Upping the training camp roster to 14 the Hornets have signed guard D.J. Strawberry and center Darryl Watkins. 

http://www.nba.com/hornets/news/hornets_sign_dj_strwberry__2010_09_17.html


----------



## Hyperion (Dec 5, 2006)

Good see DJ Strawberry getting another chance. I think he could crack the rotation if given the chance.


----------



## Knick Killer (Jul 16, 2006)

^Agreed. He's an aggressive defender and you can never have enough of those in the rotation.


----------



## Ben (Nov 7, 2006)

DJ Strawberry is my all time favourite name.


----------



## girllovesthegame (Nov 3, 2005)

And they've also added Pops Mensah-Bonsu to the training camp roster according to Yahoo's Wojnarowski.



> The Hornets have reached agreement with forward Pops Mensah-Bonsu on a non-guaranteed training camp deal, a league tells Y! Sports.
> 3 minutes ago via ÜberTwitter


----------



## Tooeasy (Nov 4, 2003)

team is taking an approach different to any offseason I can remember in recent history. if two of these guys amke the roster (shakur and pops) we will be going into the season with 6 new players as opposed to last season. That is an immense turnaround, and i must believe its for the better.


----------



## girllovesthegame (Nov 3, 2005)

Tooeasy said:


> team is taking an approach different to any offseason I can remember in recent history. if two of these guys amke the roster (shakur and pops) we will be going into the season with 6 new players as opposed to last season. That is an immense turnaround, and i must believe its for the better.

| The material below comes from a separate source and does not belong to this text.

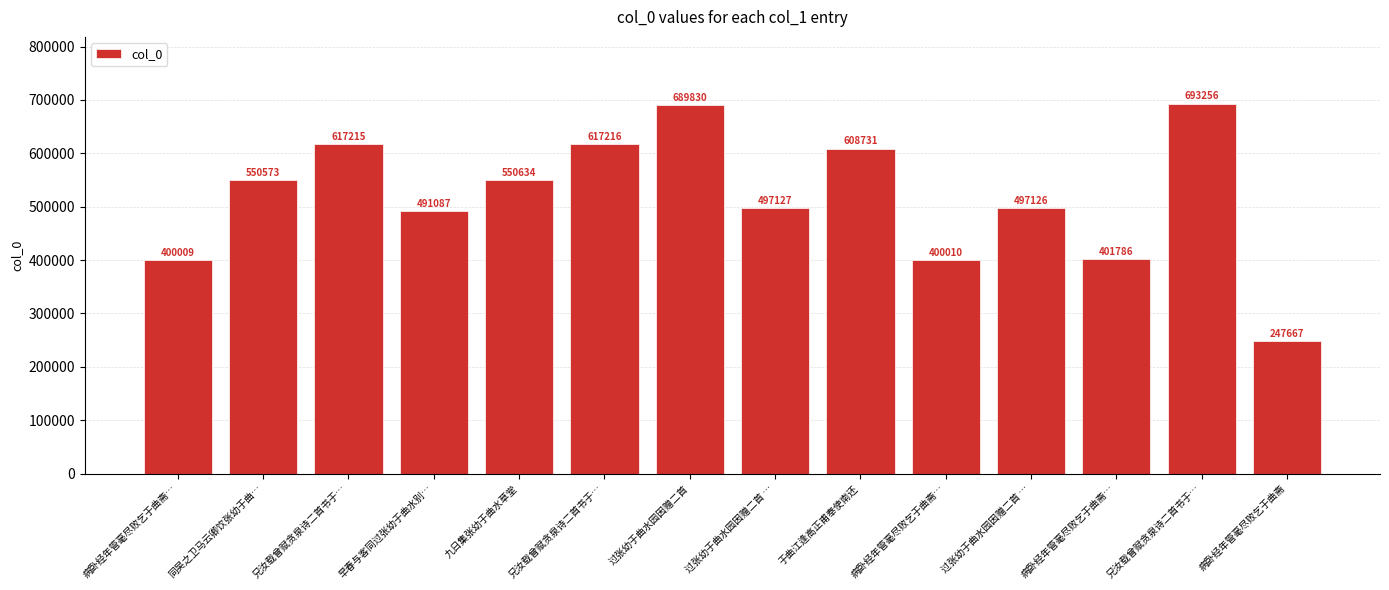

What is the label of the 1st bar from the right?

病卧经年管毫尽败乞于曲斋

And for some reason I can't help but think if Bower and Scott were still here they'd be going after older veteran retreads that are on their way out of the leauge. Demps and Williams seem to be looking at players that are younger, athletic, and still has some kind of potential. In the Bower and Scott era the Hornets never ever gave consideration to the D-League.


----------



## girllovesthegame (Nov 3, 2005)

Hornets add another one.....




> The Hornets have signed Joe Alexander to a partially guaranteed contract, a league source tells Y! Sports.
> 6 minutes ago via ÜberTwitter
> 
> Alexander was the 8th overall pick in the 2008 draft to the Bucks. He impressed Hornets front office and coaches in recent workout.
> 3 minutes ago via ÜberTwitter


----------



## Tooeasy (Nov 4, 2003)

insanity. i guess this could be looked at as the proverbial "throw **** at a wall and see what sticks" but this competition can bring out the best in all players, and i feel like the youth movement is simply the way to go. I totally agree about our previous corps looking at past their prime "vets" who have little else to offer and their experience doesn't even assist us. great day all around IMO.


----------